Small Batch Potato Chips
Have a craving for potato chips? Grab a russet potato and head into the kitchen to fry up a small batch.
The process is very easy - here's how:
You don't have to use an oil thermometer. Check the oil temperature by dropping one potato slice into the oil. If it bubbles like this, the oil is hot enough to make chips.
Heat about an inch of oil in a good quality nonstick pan. I'm using my favorite nonstick by Swiss Diamond - it can hold up to the heat and clean up is a breeze.
Working in small batches, fry a few chips at a time until the edges begin to curl and turn golden brown, then flip.
Continue frying on second side until they are nice and toasty all over. Don't let them go too long - they'll darken a bit as they cool.
Drain chips on paper towels and sprinkle with very finely milled popcorn salt while they're still warm. Because the popcorn salt is so finely milled, it sticks to the chips better than table or kosher salt.
Items used to make this recipe:
(affiliate links)
deep fry thermometer https://amzn.to/2SOLrBA
spider skimmer https://amzn.to/2YNBjgd
popcorn salt https://amzn.to/3o4u8wd
mandolin slicer https://amzn.to/2xPub8b
Small Batch Potato Chips
Ingredients
1 russet potato
peanut or canola oil
popcorn salt to taste
Directions
Peel potato and slice very thin using a mandolin slicer (about 1/32-inch thick).

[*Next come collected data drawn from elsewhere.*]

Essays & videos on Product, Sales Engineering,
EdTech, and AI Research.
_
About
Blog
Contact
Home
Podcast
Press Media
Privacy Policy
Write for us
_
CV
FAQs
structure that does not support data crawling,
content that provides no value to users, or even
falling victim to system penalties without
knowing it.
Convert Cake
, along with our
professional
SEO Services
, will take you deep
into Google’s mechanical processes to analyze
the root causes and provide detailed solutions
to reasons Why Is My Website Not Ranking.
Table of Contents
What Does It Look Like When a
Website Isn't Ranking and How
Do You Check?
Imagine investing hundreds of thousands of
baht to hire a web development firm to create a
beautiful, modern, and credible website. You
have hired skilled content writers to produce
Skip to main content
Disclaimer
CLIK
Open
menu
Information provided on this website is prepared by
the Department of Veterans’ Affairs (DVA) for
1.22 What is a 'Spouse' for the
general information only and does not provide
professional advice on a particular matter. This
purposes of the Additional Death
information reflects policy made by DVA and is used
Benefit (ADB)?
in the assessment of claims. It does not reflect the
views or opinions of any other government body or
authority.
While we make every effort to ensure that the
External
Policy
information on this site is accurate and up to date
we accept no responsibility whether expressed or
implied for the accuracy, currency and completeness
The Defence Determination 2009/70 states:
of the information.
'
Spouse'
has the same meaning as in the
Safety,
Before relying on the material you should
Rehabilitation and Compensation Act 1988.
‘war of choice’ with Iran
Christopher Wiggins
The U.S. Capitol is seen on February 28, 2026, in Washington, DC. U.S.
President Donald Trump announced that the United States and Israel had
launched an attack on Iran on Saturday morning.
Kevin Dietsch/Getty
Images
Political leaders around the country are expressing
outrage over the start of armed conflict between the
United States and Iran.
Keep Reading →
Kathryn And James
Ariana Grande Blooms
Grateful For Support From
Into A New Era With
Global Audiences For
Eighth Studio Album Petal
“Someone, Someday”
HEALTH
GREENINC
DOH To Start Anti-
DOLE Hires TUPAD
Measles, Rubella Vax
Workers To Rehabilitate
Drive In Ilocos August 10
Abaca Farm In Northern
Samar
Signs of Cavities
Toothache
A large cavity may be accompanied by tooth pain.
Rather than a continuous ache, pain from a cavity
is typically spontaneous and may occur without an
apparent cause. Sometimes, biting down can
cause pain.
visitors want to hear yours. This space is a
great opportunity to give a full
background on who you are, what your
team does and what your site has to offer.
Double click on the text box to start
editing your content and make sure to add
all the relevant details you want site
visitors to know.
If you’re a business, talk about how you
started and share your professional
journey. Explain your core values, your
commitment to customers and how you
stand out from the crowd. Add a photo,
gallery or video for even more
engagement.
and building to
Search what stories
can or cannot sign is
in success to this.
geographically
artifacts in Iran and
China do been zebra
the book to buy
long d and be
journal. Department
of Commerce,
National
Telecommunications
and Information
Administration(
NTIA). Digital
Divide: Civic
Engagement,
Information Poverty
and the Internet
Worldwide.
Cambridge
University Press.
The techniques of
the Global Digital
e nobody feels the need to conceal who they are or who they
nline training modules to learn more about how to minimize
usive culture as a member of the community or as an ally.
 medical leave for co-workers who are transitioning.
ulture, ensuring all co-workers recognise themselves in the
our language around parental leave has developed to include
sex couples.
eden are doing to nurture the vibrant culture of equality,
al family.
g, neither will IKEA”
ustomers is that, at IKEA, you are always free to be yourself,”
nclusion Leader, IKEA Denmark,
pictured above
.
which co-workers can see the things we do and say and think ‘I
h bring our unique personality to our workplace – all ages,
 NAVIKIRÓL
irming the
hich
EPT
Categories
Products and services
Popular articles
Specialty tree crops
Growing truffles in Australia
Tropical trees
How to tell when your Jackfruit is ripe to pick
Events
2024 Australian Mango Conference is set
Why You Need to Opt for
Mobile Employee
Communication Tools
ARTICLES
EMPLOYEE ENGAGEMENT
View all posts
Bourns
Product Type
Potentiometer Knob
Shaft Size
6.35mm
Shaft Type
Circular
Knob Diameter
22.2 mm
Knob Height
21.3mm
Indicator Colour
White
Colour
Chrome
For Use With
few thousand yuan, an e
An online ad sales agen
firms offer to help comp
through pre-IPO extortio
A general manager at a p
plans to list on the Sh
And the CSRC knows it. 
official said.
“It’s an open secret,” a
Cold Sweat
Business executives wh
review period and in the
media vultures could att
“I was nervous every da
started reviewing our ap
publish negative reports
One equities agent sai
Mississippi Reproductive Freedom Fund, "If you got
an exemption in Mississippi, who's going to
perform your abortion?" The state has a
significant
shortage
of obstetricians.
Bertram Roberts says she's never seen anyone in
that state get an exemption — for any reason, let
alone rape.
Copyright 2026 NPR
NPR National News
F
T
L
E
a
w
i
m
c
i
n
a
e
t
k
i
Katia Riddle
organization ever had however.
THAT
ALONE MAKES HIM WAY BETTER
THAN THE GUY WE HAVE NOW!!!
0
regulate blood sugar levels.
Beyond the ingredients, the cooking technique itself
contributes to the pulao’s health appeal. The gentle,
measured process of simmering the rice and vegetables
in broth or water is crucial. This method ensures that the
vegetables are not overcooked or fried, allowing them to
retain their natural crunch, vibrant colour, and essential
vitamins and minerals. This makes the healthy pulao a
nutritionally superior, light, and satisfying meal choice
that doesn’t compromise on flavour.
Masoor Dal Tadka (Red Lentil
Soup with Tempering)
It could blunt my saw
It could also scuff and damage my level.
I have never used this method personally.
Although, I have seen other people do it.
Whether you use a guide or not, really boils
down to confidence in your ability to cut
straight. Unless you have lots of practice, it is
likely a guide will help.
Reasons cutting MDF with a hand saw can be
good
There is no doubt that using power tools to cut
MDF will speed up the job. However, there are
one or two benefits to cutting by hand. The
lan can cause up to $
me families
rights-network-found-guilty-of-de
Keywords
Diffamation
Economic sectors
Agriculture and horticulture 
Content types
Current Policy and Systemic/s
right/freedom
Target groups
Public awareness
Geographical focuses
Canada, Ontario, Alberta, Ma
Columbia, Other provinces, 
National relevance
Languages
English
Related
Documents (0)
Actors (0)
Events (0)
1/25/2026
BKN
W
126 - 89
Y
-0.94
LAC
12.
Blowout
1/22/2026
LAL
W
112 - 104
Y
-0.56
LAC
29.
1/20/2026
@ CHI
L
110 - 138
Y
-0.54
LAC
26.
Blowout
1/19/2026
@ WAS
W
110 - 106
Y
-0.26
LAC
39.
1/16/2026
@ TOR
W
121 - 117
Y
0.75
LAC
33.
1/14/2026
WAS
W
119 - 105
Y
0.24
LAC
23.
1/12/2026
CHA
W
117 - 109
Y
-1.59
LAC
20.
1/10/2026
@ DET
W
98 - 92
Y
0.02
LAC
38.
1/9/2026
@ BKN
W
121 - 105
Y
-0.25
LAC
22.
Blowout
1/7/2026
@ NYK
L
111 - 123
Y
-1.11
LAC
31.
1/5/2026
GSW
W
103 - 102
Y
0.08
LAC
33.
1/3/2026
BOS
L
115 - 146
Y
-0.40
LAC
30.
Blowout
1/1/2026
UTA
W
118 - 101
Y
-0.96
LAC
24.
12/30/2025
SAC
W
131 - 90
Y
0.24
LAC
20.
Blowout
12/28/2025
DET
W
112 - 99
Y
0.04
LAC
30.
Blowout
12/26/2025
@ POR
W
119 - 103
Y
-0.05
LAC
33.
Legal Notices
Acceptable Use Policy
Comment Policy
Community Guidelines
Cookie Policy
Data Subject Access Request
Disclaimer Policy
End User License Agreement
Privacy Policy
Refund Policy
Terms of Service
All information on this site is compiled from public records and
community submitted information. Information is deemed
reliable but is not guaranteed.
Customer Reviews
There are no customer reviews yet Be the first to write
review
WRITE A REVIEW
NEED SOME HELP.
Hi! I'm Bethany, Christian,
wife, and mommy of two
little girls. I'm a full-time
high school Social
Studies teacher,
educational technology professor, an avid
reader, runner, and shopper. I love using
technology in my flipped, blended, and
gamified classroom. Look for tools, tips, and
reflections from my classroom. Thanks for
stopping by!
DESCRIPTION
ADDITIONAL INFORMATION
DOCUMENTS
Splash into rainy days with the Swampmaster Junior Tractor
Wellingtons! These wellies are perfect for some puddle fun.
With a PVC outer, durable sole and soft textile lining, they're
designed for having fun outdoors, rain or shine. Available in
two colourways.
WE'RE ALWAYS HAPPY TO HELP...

Heat about an inch of oil in a saucepan until the oil reaches 350F (I like to use good quality non-stick saucepan).
Carefully slide individual potato slices into the hot oil, being careful not to overcrowd the pan (this process will take several batches).
When the edges of the potato slices begin to curl and brown, carefully turn the slices over.
Remove potato chips from pan when the desired color is achieved; drain well on paper towels.
While potato chips are still warm, sprinkle lightly with popcorn salt.
Note
Popcorn salt is very fine and will stick to the chips better than kosher or table salt.